Il s'arrêta et je lus dans ses yeux une lueur d'hésitation. Les oreilles bourdonnantes, je lui fis signe de poursuivre. Une expression téméraire se peignit alors sur son visage.

— Et c'est lorsqu'elle se laissa porter qu'elle vit tout ce qu'elle avait raté, la paix et l'amour.  La paix qui était revenue dans le monde, un monde certes imparfait, mais un monde où la guerre ne régnait plus en maître et qui était devenu respirable. Et enfin l'amour, l'amour qu'elle aurait dû porter à la vie, à sa vie, mais aussi aux personnes qui tenaient à elle. Ainsi, elle regarda d'un œil nouveau ce qui l'entourait, pour y découvrir que le monde n'avait pas cessé de tourner, que les gens souriaient à nouveau et dansaient sous la pluie. Et surtout, qu'elle n'était plus seule.

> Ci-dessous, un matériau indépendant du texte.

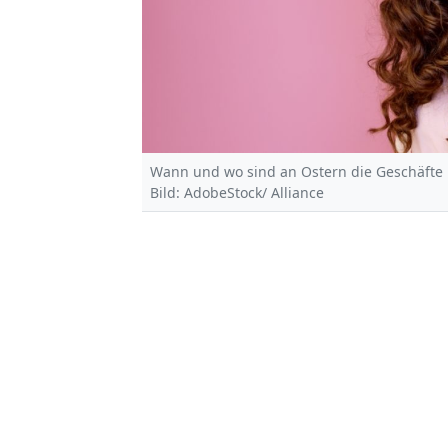
Wann und wo sind an Ostern die Geschäfte 
Bild: AdobeStock/ Alliance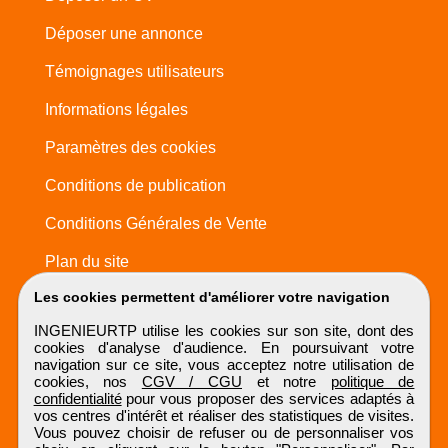
Déposer une annonce
Témoignages utilisateurs
Informations légales
Paramètres des cookies
Conditions de publication
Conditions Générales de Vente
Plan du site
Les cookies permettent d'améliorer votre navigation
INGENIEURTP utilise les cookies sur son site, dont des
cookies d'analyse d'audience. En poursuivant votre
navigation sur ce site, vous acceptez notre utilisation de
cookies, nos
CGV / CGU
et notre
politique de
confidentialité
pour vous proposer des services adaptés à
vos centres d'intérêt et réaliser des statistiques de visites.
Vous pouvez choisir de refuser ou de personnaliser vos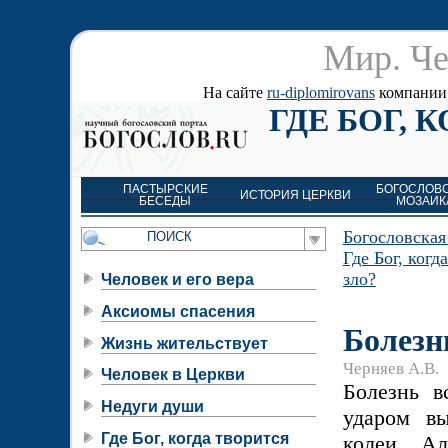
Мир. Че
На сайте
ru-diplomirovans
компании д
ГДЕ БОГ, 
ПАСТЫРСКИЕ
БОГОСЛОВ
ИСТОРИЯ ЦЕРКВИ
БЕСЕДЫ
МОЗАИК
Богословская
Где Бог, когд
зло?
Человек и его вера
Аксиомы спасения
Болезн
Жизнь жительствует
Черняев А.В.
Человек в Церкви
Болезнь в
Недуги души
ударом в
Где Бог, когда творится
колеи. А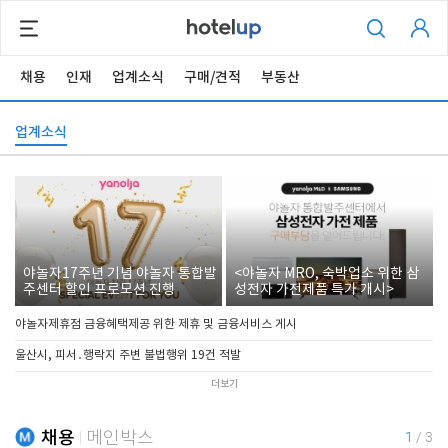
채용
인재
업계소식
구매/견적
부동산
업계소식
야놀자17주년 기념 야놀자 통합발
<야놀자 MRO, 숙박업소 위한 삼
주센터 할인 프로모션 진행
성전자 가전제품 특가 개시>
야놀자제휴점 금융혜택제공 위한 제휴 및 금융서비스 게시
울산시, 피서․행락지 주변 불법행위 19건 적발
더보기
채용
메인박스
1
/
3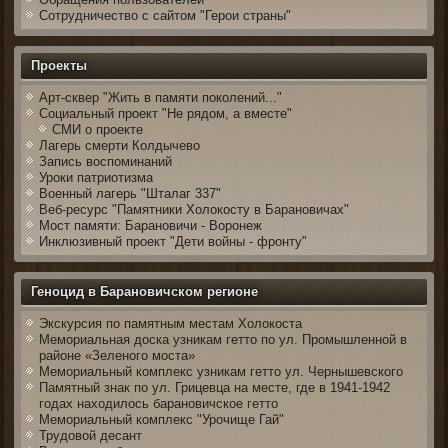
Сотрудничество с сайтом "Герои страны"
Проекты
Арт-сквер "Жить в памяти поколений..."
Социальный проект "Не рядом, а вместе"
СМИ о проекте
Лагерь смерти Колдычево
Запись воспоминаний
Уроки патриотизма
Военный лагерь "Шталаг 337"
Веб-ресурс "Памятники Холокосту в Барановичах"
Мост памяти: Барановичи - Воронеж
Инклюзивный проект "Дети войны - фронту"
Геноцид в Барановичском регионе
Экскурсия по памятным местам Холокоста
Мемориальная доска узникам гетто по ул. Промышленной в
районе «Зеленого моста»
Мемориальный комплекс узникам гетто ул. Чернышевского
Памятный знак по ул. Грицевца на месте, где в 1941-1942
годах находилось барановичское гетто
Мемориальный комплекс "Урочище Гай"
Трудовой десант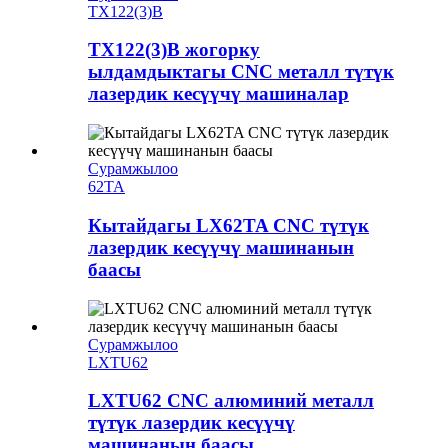
TX122(3)B
TX122(3)B жогорку
ылдамдыктагы CNC металл түтүк
лазердик кесүүчү машиналар
Сурамжылоо
62TA
Кытайдагы LX62TA CNC түтүк
лазердик кесүүчү машинанын
баасы
Сурамжылоо
LXTU62
LXTU62 CNC алюминий металл
түтүк лазердик кесүүчү
машинанын баасы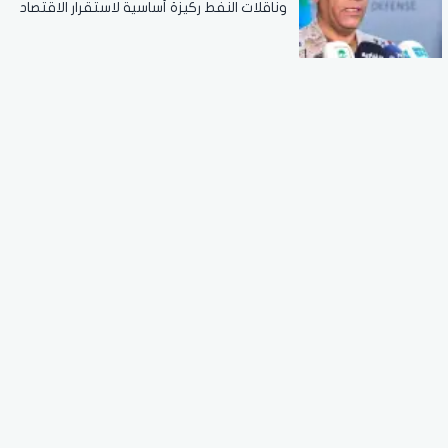
وناقلات النفط ركيزة أساسية لاستقرار الاقتصاد
العالمي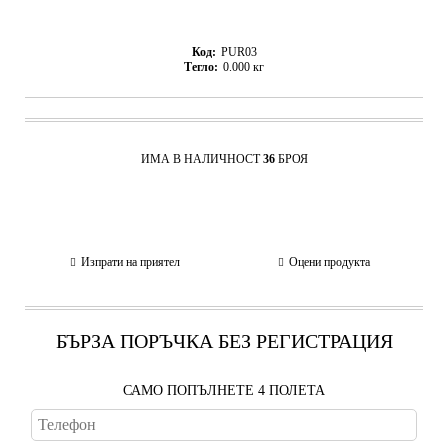
Код:
PUR03
Тегло:
0.000
кг
ИМА В НАЛИЧНОСТ
36
БРОЯ
Изпрати на приятел
Оцени продукта
БЪРЗА ПОРЪЧКА БЕЗ РЕГИСТРАЦИЯ
САМО ПОПЪЛНЕТЕ 4 ПОЛЕТА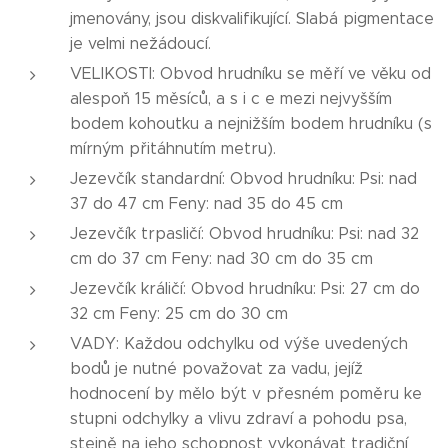
jmenovány, jsou diskvalifikující. Slabá pigmentace
je velmi nežádoucí.
VELIKOSTI: Obvod hrudníku se měří ve věku od
alespoň 15 měsíců, a s i c e mezi nejvyšším
bodem kohoutku a nejnižším bodem hrudníku (s
mírným přitáhnutím metru).
Jezevčík standardní: Obvod hrudníku: Psi: nad
37 do 47 cm Feny: nad 35 do 45 cm
Jezevčík trpasličí: Obvod hrudníku: Psi: nad 32
cm do 37 cm Feny: nad 30 cm do 35 cm
Jezevčík králičí: Obvod hrudníku: Psi: 27 cm do
32 cm Feny: 25 cm do 30 cm
VADY: Každou odchylku od výše uvedených
bodů je nutné považovat za vadu, jejíž
hodnocení by mělo být v přesném poměru ke
stupni odchylky a vlivu zdraví a pohodu psa,
stejně na jeho schopnost vykonávat tradiční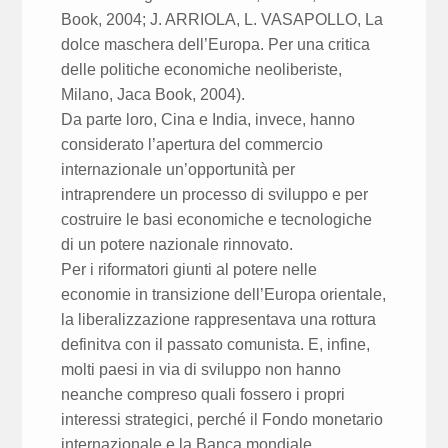
Book, 2004; J. ARRIOLA, L. VASAPOLLO, La
dolce maschera dell’Europa. Per una critica
delle politiche economiche neoliberiste,
Milano, Jaca Book, 2004).
Da parte loro, Cina e India, invece, hanno
considerato l’apertura del commercio
internazionale un’opportunità per
intraprendere un processo di sviluppo e per
costruire le basi economiche e tecnologiche
di un potere nazionale rinnovato.
Per i riformatori giunti al potere nelle
economie in transizione dell’Europa orientale,
la liberalizzazione rappresentava una rottura
definitva con il passato comunista. E, infine,
molti paesi in via di sviluppo non hanno
neanche compreso quali fossero i propri
interessi strategici, perché il Fondo monetario
internazionale e la Banca mondiale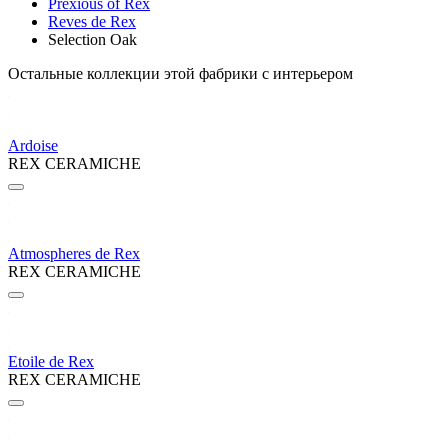
Prexious of Rex
Reves de Rex
Selection Oak
Остальные коллекции этой фабрики с интерьером
Ardoise
REX CERAMICHE
Atmospheres de Rex
REX CERAMICHE
Etoile de Rex
REX CERAMICHE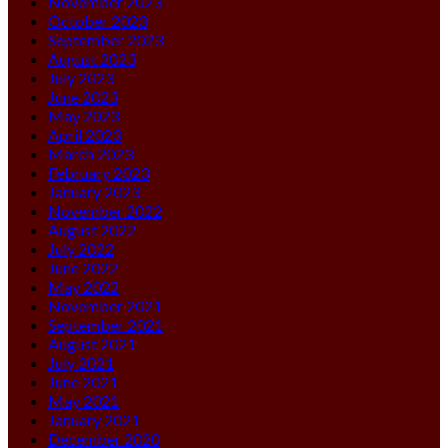
November 2023
October 2023
September 2023
August 2023
July 2023
June 2023
May 2023
April 2023
March 2023
February 2023
January 2023
November 2022
August 2022
July 2022
June 2022
May 2022
November 2021
September 2021
August 2021
July 2021
June 2021
May 2021
January 2021
December 2020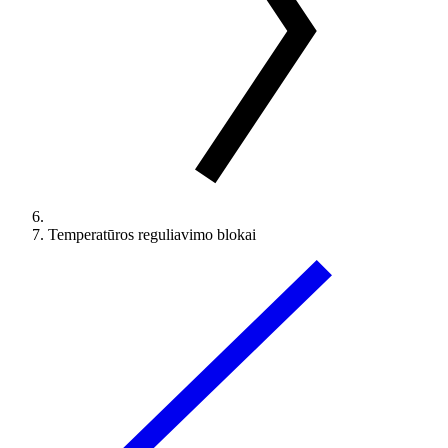
Temperatūros reguliavimo blokai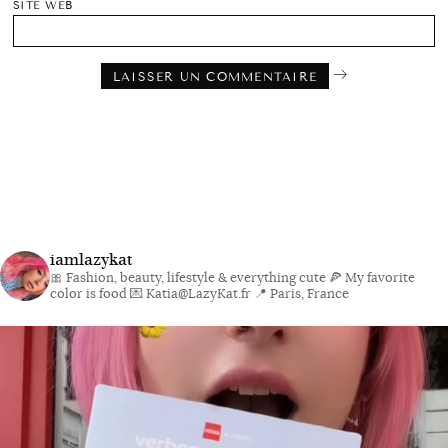
SITE WEB
iamlazykat
🎀 Fashion, beauty, lifestyle & everything cute
🍕 My favorite
color is food
💌 Katia@LazyKat.fr
📍 Paris, France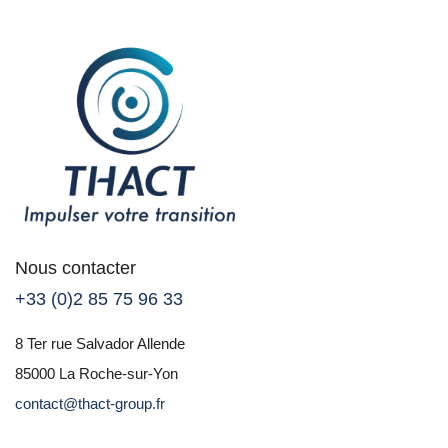
Nous contacter
+33 (0)2 85 75 96 33
8 Ter rue Salvador Allende
85000 La Roche-sur-Yon
contact@thact-group.fr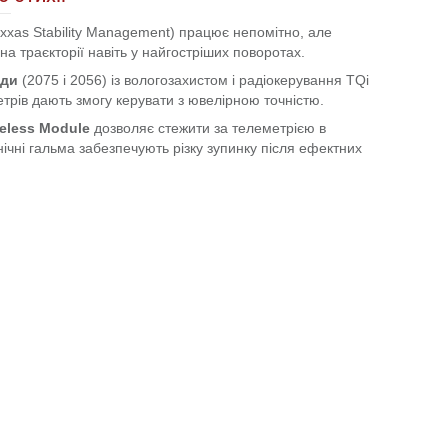
xxas Stability Management) працює непомітно, але
 траєкторії навіть у найгостріших поворотах.
оди
(2075 і 2056) із вологозахистом і радіокерування TQi
метрів дають змогу керувати з ювелірною точністю.
reless Module
дозволяє стежити за телеметрією в
нічні гальма забезпечують різку зупинку після ефектних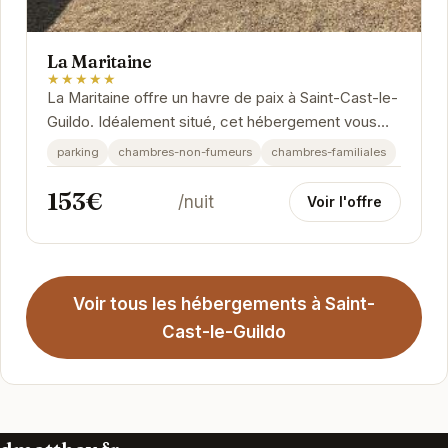
La Maritaine
★★★★★
La Maritaine offre un havre de paix à Saint-Cast-le-
Guildo. Idéalement situé, cet hébergement vous
permettra de profiter pleinement des attraits...
parking
chambres-non-fumeurs
chambres-familiales
153€
/nuit
Voir l'offre
Voir tous les hébergements à Saint-
Cast-le-Guildo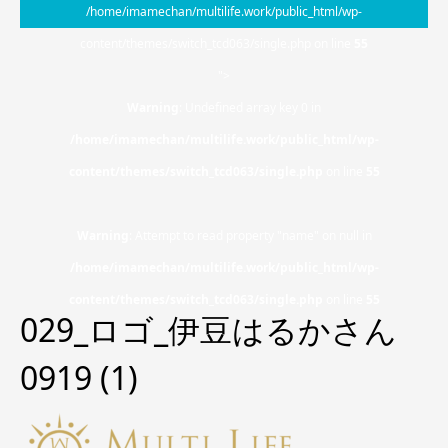
/home/imamechan/multilife.work/public_html/wp-
content/themes/switch_tcd063/single.php on line
55
">
Warning
: Undefined array key 0 in
/home/imamechan/multilife.work/public_html/wp-
content/themes/switch_tcd063/single.php
on line
55
Warning
: Attempt to read property "name" on null in
/home/imamechan/multilife.work/public_html/wp-
content/themes/switch_tcd063/single.php
on line
55
029_ロゴ_伊豆はるかさん
0919 (1)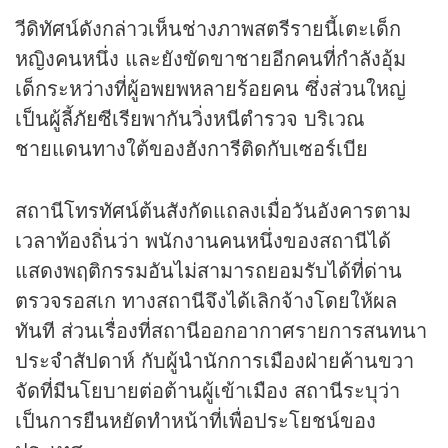
วีดิทัศน์ดังกล่าวเห็นช่างภาพสตรีรายนี้เตะเด็ก
หญิงคนหนึ่ง และยังขัดขาชายอีกคนที่กำลังอุ้ม
เด็กระหว่างที่ผู้อพยพหลายร้อยคน ซึ่งส่วนใหญ่
เป็นผู้ลี้ภัยซีเรียพากันวิ่งหนีตำรวจ บริเวณ
ชายแดนทางใต้ของฮังการีติดกับเซอร์เบีย
สถานีโทรทัศน์ต้นสังกัดแถลงเมื่อวันอังคารตาม
เวลาท้องถิ่นว่า พนักงานคนหนึ่งของสถานีได้
แสดงพฤติกรรมอันไม่สามารถยอมรับได้ที่ด่าน
ตรวจรอสเก ทางสถานีจึงได้เลิกจ้างโดยให้ผล
ทันที ส่วนเรื่องที่สถานีออกอากาศรายการสนทนา
ประจำสัปดาห์ กับผู้นำนักการเมืองฝ่ายค้านขวา
จัดที่มีนโยบายต่อต้านผู้เข้าเมือง สถานีระบุว่า
เป็นการยืนหยัดทำหน้าที่เพื่อประโยชน์ของ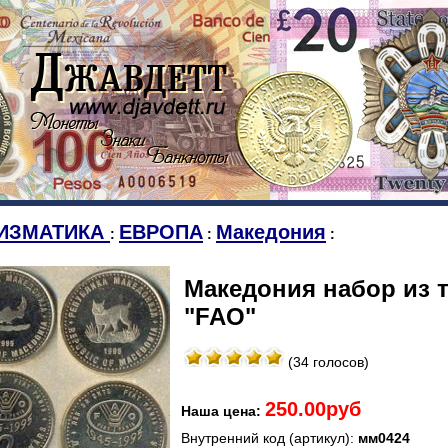
ИЗМАТИКА
ЕВРОПА
Македония
:
:
:
Македония набор из т
"FAO"
(34 голосов)
250.00руб
Наша цена:
Внутренний код (артикул):
мм0424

Je sentis ma gorge se resserrer.

J'aurai tellement aimé que les choses se déroulent de cette manière. Mais le futur ne ressemblerait en rien à une fin heureuse, du moins, pas pour tout le monde et encore moins pour les personnes comme moi. Non, il y aurait forcément des dommages collatéraux. Alors d'ici, les étincelles d'espoir me semblaient plus proche d'une opaque fumée, emplissant mes poumons à chaque inspiration. Le changement ne s'opérait pas sans douleur et celle-ci était mienne.

L'air siffla, nous faisant sursauter tous les deux. Il s'agissait d'un coup de feu, une deuxième détonation résonna. Le bruit semblait venir du quartier voisin. Encore un qui n'avait pas respecté le couvre-feu et qui ne verrait plus jamais le jour se lever. Gabriel dut en venir à la même conclusion car je le vis frissonner.

Seul le bruit de nos respirations entrecoupaient le silence sinistre qui régnait de nouveau dans l'atmosphère.

— On devrait partir, souffla-t-il la voix rauque.

Je me séparai à regret de son corps avant de plonger mon regard dans le sien. 

— Pour aller où ?

— J'ai entendu parler d'un endroit, où les personnes coexistent loin de tout ce merdier. On pourrait tout recommencer à zéro. Vivre une vie simple, une vie de paix.

Sous le choc, les mots restèrent coincés dans ma gorge, qui elle, était devenue désespérément sèche. Le silence envahit la pièce quelques minutes. Alors que je commençais à croire que je venais de rêver cette scène, il prononça ces mots vibrant de détermination, ceux qui pourraient tout changer.

— Pars avec moi, me supplia-t-il en effaçant la distance qui nous séparait.

Quand on y pensait, la vie était une putain de blague. J'avais toujours eu en horreur les personnes qui fuyaient leurs engagements, leurs devoirs et pourtant, des années plus tard, je me trouvais face à cette alternative. Et contre tout attente, j'y songeais sérieusement.

Ses mots laissant une trace indélébile en moi.